Doctors Without Borders has not yet returned its operations to the city and canceled a planned memorial ceremony there because of the fighting, said Raphael Piret, a spokesman for the charity. International staff who had traveled to the city were being evacuated.
At the time of the 2015 hospital strike, Afghan forces were battling Taliban fighters who had overrun and briefly held the provincial capital — the group’s first capture of a major urban center since the insurgents were ousted from power in 2001.
This year, the insurgents — seeking to seize a major population center — have repeatedly threatened the capitals of Kunduz and Helmand provinces since their summer campaign began in April. U.S. and Afghan officials have pledged that they will prevent any major urban center from falling to the insurgents.
About 4 a.m. Monday, Taliban fighters had occupied homes in Kunduz city and were using residents as human shields, Brig. Gen. Dawlat Waziri, a spokesman for the Defense Ministry, said in a statement earlier Monday.
“Defense and security forces, with the support of air forces, have responded to their attacks, and right now the situation is totally under their control,” he said. To avoid civilian casualties, they are carefully clearing the city, he said.
The Taliban claimed online that they had attacked from four directions, overrunning eight checkpoints and killing many soldiers. A number of weapons were also captured, said Taliban spokesman Zabihullah Mujahid.
“Efforts underway to quickly establish normalcy in Kunduz so people restart work,” Mujahid said on Twitter later in the day, after he posted a video of someone raising the Taliban’s flag on the roof of a white-and-red building in the center of the roundabout.
“Mujahedeen are treating people with kindness,” he added, using the Arabic word for a Muslim holy warrior.
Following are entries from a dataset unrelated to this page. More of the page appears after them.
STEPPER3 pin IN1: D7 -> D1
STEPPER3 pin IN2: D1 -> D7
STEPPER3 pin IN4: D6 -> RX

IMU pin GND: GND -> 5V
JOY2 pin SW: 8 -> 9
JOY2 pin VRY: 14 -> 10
In the south, a suicide attacker detonated a car bomb in the early morning outside the district governor’s office in the Nawa district of Helmand province, roughly 20 miles from the provincial capital of Lashkar Gah, the insurgents claimed. Gunmen then stormed the building and by 8 a.m. had taken the district governor’s office, police headquarters and all of the district’s checkpoints, seizing many weapons and a large amount of ammunition, the Taliban said.
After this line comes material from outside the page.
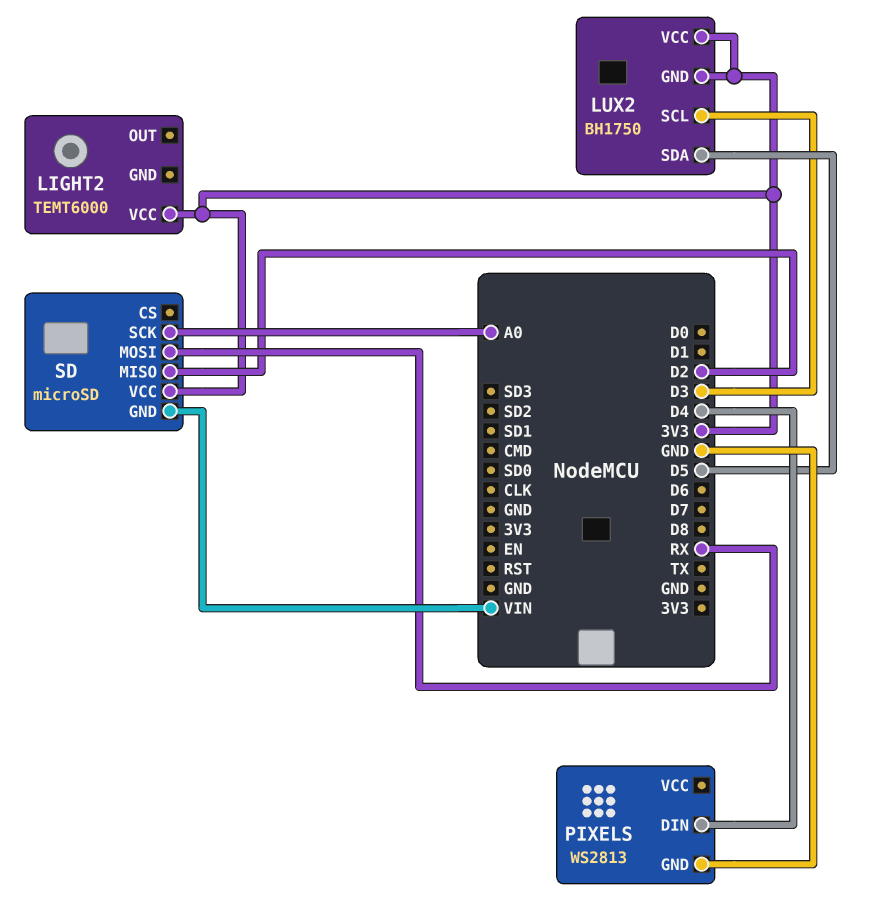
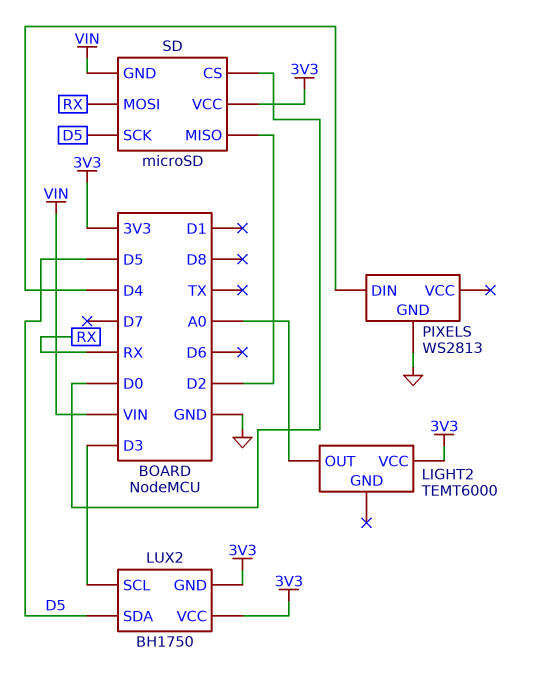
LIGHT2 pin OUT: none -> A0
SD pin CS: none -> D0
SD pin SCK: A0 -> D5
Abdul Wadoud Popal, a parliament member representing Helmand province, said his brother, Ahmad Shah Salim, the district police chief, was killed in the attack along with his nephew and 14 other Afghan security personnel.
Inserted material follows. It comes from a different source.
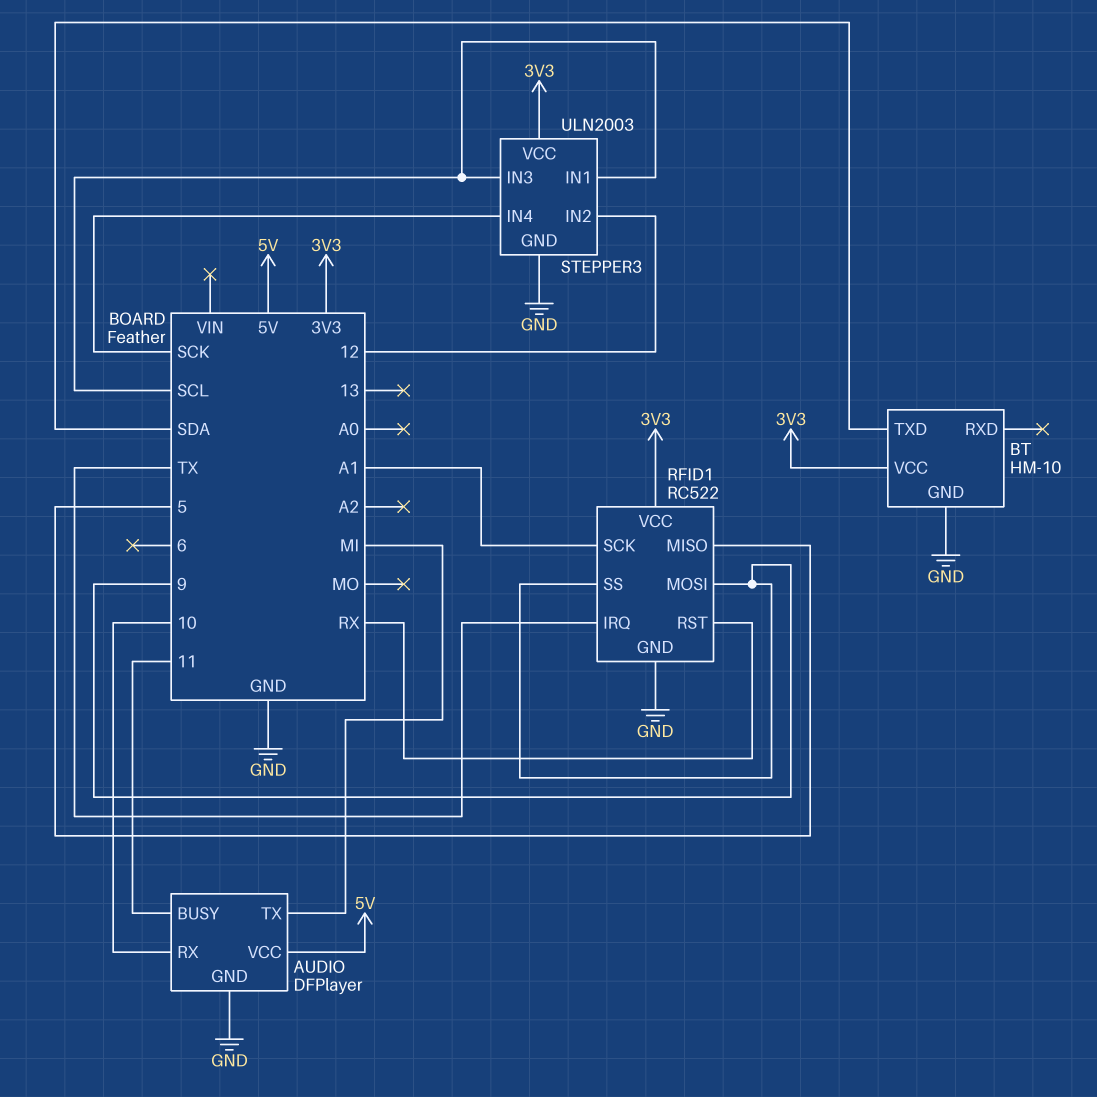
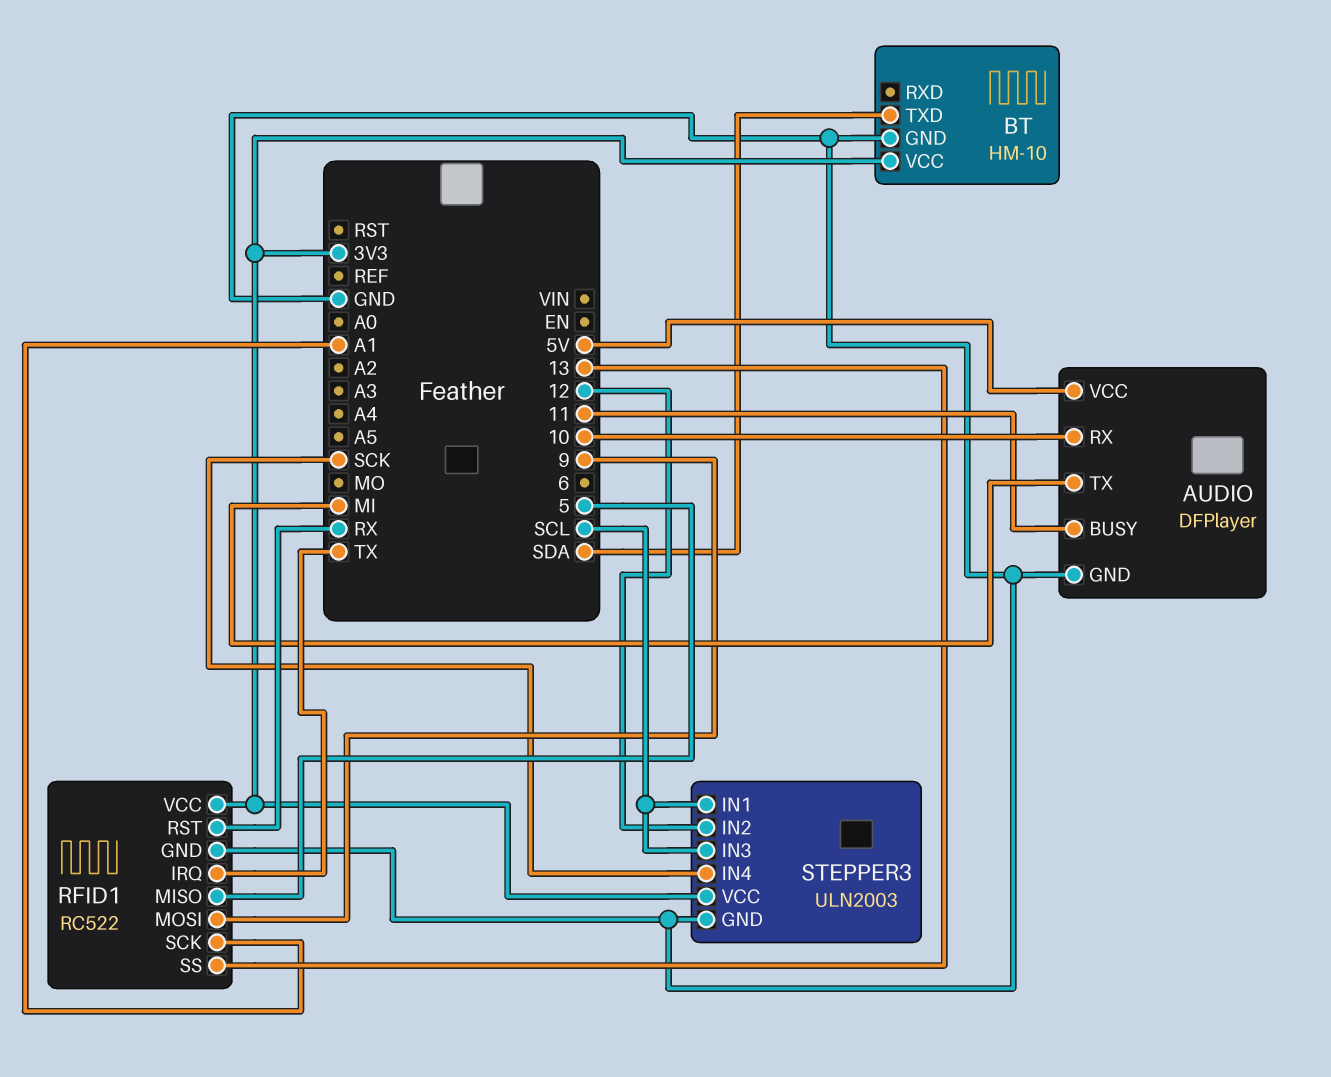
RFID1 pin SS: 9 -> 13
“Right now, the government security personnel are spread out in the district and they are fighting the Taliban,” Popal said.
“My brother and I had informed the authorities four days ago in [the provincial capital] Lashkar Gah and Kabul that the road is blocked by the enemy and there is a danger of the fall of the district,” Popal said. “The security forces could not get any help in the last four days — no food, no water and no reinforcements.”
The attacks came as Afghan officials prepare for a major donor conference on Tuesday and Wednesday in Brussels, where they will set out their vision for reform in hopes of securing continued financial and political backing from the international community. Donors are expected to pledge $3 billion through 2020, on top of the roughly $5 billion a year it receives, mostly from the United States, to cover defense costs.
The Taliban have successfully overrun several checkpoints this summer, seizing caches of weapons, ammunition and other equipment in Helmand, Kunduz and several other provinces.
U.S. officials have blamed poor Afghan leadership for the fall of such outposts, claiming that the frontline soldiers often don’t receive proper equipment, supplies and information from their superiors. Late Monday, U.S. Navy Cmdr. Kevin West, a spokesman for the NATO-led Resolute Support mission, said Afghan security forces in Helmand had the situation in Nawa under control, but U.S. combat enablers were in the area and standing by in case they were needed.
U.S. forces had conducted 13 airstrikes in the province since Sept. 29, West said, in the districts of Nawa, Garmsir, Nad Ali and Marja.
Stars and Stripes reporter Tara Copp contributed to this report.